A strong state with capacity and moral vision, in tandem with a robust society built on solidarity, are crucial for the wellbeing of a country and the people living in it. For such a polity to exist, considerations of institutional underpinnings, including considerations of power and representation, are critical.

  • Teo You Yenn is Associate Professor in Sociology at the Nanyang Technological University, author of This is What Inequality Looks Like (2018), and an Editor of AcademiaSG. The Singapore Economic Policy Forum 2022, “Forward Future Singapore: Economics and Interdisciplinary Studies for Social Good,“ was organized by the Economic Society of Singapore and Singapore University of Social Sciences.

[1] Teo, Youyenn. 2018. “Falling Short: Class and the Performance of the Familial.” Pp. 96-111 in Family and Population Change in Singapore: A unique case in the global family changes, edited by Wei-Jun Jean  Yeung and Shu  Hu. London Routledge.

[2] Teo, Youyenn. 2022. “Education as care labor: Expanding our lens on the work-life balance problem.” Current Sociology. Online First.
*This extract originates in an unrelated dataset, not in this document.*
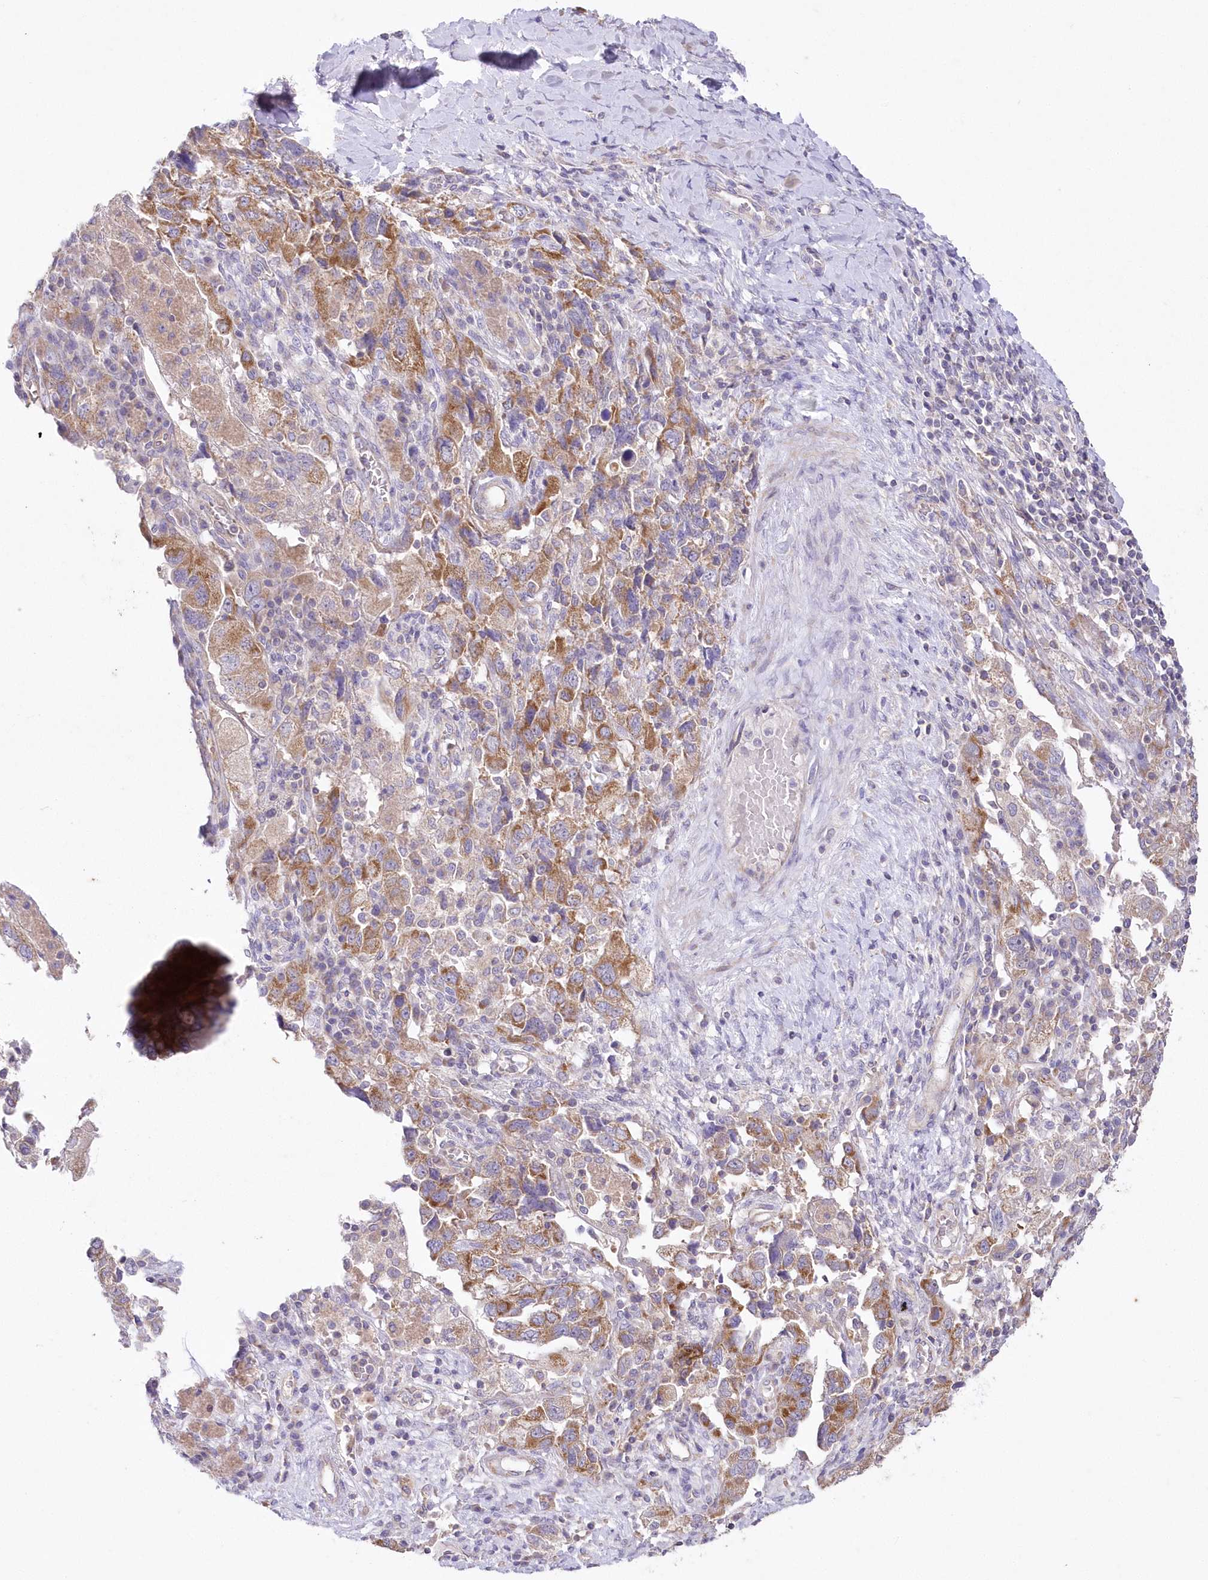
{"staining": {"intensity": "moderate", "quantity": ">75%", "location": "cytoplasmic/membranous"}, "tissue": "ovarian cancer", "cell_type": "Tumor cells", "image_type": "cancer", "snomed": [{"axis": "morphology", "description": "Carcinoma, NOS"}, {"axis": "morphology", "description": "Cystadenocarcinoma, serous, NOS"}, {"axis": "topography", "description": "Ovary"}], "caption": "Ovarian cancer stained with a protein marker reveals moderate staining in tumor cells.", "gene": "ITSN2", "patient": {"sex": "female", "age": 69}}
[3] Numerous accounts shed light on the logics of contemporary political economy and its dynamics of reproduction. These, in particular, have been written to engage public audiences: David Harvey’s A Brief History of Neoliberalism (2005); Anand Giridharadas’ Winners Take All (2018); Elizabeth Anderson’s Private Government (2019); Nancy Fraser’s The Old is Dying and the New Cannot be Born (2019); Abhijit Banerjee and Esther Duflo’s Good Economics for Hard Times (2019); Michael Sandel’s The Tyranny of Merit (2020); Cherian George and Donald Low’s PAP vs PAP (2020); Lucas Chancel et. al.’s World Inequality Report (2022).